Internet services based on the notion of session, such as instant messaging, are growing in popularity. Fault tolerance in such services is achieved by introducing redundancy through replicating the servers that perform session management. Session control protocols, such as session initiation protocol (SIP), are transactional protocols. A key performance indicator of such systems is the transaction time in the event of multiple failovers to different servers.

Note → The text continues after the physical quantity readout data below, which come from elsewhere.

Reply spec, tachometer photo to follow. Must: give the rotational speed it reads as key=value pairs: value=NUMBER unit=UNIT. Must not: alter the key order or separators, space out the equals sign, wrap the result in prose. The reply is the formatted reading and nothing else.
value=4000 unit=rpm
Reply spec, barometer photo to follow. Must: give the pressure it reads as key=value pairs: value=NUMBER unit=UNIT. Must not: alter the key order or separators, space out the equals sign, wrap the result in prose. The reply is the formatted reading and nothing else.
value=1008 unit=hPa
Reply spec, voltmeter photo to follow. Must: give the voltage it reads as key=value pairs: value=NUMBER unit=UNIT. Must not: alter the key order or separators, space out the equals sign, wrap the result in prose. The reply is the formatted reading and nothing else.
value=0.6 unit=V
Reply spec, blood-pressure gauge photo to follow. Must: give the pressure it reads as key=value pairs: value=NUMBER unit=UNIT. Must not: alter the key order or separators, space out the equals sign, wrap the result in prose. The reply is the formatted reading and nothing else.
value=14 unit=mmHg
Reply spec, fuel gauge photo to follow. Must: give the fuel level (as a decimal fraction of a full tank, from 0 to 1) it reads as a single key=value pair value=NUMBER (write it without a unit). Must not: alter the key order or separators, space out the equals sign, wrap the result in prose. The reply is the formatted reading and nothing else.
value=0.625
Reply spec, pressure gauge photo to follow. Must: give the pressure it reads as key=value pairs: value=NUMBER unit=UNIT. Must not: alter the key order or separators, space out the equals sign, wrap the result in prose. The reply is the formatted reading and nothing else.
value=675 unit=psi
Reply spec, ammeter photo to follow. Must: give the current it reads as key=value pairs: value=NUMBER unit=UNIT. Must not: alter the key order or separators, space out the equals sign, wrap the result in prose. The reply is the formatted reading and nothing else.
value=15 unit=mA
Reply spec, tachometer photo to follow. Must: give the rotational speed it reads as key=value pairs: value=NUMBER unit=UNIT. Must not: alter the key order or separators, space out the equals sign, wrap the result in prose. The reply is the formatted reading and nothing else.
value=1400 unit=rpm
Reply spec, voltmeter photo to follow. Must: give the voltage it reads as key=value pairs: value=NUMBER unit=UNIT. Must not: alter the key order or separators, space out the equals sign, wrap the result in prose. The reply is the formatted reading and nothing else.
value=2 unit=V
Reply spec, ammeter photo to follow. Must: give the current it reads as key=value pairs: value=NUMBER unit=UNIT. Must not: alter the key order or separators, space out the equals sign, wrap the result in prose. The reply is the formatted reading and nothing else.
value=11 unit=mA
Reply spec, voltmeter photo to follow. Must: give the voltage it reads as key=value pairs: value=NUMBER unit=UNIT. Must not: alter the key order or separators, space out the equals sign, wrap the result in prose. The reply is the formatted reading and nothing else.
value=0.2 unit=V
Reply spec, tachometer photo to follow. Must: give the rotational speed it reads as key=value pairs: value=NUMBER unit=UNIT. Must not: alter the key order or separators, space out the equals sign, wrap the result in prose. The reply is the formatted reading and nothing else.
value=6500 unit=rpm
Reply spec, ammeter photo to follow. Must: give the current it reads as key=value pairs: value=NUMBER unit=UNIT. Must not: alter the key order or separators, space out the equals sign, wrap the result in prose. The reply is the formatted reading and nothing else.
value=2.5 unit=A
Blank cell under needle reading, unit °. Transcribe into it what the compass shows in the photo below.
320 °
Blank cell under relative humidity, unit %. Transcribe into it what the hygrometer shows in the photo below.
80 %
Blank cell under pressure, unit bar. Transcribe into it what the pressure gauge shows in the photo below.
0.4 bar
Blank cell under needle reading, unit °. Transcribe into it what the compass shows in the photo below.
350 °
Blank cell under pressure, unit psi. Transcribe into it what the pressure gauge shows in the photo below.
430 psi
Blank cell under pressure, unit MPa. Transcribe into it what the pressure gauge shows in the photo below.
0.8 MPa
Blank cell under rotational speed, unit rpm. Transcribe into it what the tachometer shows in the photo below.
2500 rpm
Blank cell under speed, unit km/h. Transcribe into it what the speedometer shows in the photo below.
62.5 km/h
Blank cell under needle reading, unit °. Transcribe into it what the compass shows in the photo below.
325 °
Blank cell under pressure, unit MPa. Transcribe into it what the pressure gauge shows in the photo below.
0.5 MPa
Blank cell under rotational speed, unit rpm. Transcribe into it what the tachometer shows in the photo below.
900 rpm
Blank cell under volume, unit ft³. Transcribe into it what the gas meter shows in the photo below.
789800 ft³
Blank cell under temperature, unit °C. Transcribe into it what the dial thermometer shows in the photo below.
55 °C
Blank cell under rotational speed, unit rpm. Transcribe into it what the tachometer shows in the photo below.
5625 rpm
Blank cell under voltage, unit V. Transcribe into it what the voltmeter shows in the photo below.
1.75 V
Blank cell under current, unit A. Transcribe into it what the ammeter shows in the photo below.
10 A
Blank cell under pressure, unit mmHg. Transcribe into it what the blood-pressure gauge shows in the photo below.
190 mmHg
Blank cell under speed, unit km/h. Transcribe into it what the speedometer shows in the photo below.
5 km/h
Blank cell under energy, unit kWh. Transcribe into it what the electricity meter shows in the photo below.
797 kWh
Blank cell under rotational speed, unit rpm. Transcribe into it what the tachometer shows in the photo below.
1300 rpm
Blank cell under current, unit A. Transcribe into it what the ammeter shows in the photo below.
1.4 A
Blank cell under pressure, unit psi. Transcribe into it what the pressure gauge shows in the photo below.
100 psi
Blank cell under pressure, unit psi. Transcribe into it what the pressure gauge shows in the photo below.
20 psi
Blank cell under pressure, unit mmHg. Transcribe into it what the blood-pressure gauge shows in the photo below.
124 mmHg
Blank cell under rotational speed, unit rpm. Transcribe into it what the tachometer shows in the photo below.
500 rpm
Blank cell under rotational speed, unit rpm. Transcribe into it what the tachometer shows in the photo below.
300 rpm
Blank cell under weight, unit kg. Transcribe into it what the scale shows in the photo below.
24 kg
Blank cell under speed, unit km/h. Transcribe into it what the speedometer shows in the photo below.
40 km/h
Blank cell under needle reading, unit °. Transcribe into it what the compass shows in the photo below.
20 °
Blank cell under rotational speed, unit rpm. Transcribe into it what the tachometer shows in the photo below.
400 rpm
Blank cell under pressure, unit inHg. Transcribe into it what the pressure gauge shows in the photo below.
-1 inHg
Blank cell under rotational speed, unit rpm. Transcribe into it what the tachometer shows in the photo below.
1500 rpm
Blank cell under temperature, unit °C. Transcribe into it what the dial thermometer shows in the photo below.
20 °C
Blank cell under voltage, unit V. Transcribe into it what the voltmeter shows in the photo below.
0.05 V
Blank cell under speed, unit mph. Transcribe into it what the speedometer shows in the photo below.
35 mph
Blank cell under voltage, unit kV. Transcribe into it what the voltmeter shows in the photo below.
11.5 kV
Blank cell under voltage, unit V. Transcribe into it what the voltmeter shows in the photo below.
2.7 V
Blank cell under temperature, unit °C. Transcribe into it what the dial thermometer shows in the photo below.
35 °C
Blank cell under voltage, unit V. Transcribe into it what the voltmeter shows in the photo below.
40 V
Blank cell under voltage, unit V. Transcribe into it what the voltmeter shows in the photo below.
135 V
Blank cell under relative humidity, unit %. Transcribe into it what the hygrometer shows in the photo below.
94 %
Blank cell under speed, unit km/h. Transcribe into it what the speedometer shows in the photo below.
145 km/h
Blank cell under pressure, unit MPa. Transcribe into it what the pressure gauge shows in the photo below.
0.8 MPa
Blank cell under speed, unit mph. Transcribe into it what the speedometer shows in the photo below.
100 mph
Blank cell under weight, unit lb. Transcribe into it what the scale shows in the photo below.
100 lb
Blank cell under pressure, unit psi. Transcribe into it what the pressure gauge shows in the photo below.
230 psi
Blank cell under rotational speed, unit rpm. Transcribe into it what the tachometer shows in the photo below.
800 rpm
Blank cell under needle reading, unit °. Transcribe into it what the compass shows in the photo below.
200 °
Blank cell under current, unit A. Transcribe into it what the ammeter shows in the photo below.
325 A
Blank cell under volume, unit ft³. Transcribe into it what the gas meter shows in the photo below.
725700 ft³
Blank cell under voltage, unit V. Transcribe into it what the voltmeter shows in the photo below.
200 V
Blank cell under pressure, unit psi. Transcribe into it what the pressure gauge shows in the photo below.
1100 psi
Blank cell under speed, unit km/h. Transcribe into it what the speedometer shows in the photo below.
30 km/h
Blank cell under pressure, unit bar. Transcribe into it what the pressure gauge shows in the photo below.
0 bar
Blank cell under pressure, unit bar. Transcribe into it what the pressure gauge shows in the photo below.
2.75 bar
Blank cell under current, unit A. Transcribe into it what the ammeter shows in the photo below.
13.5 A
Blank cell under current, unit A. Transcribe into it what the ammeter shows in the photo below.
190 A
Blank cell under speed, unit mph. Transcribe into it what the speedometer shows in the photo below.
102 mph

A proper server selection policy (SSP), which selects the server that will fulfill a client’s session request, is crucial to minimizing the transaction control time. Round robin (RR) is an example of a simple static selection policy that achieves load balancing by selecting servers sequentially in a cycle. This paper presents a novel dynamic SSP, referred to as the maximum availability (MA) SSP, that minimizes the average number of attempted servers until success, thereby minimizing the transaction control time. MA SSP is a dynamic and adaptive algorithm, and has a low implementation complexity: a simple vector with the status of the servers is maintained at each client, and the server with the largest last known uptime, or with the last known shortest downtime, is selected. The paper presents integration of MA into reliable server pooling (RSerPool), a fault-tolerant platform defined by the Internet Engineering Task Force (IETF); however, the policy is applicable on other platforms, such as clusters, and should be of interest to developers implementing Internet protocol (IP) based systems and services.
The authors also developed an analytical model and expressions for evaluation metrics for the system. An event-driven simulator based on the model is used to show that the proposed MA SSP significantly outperforms RR.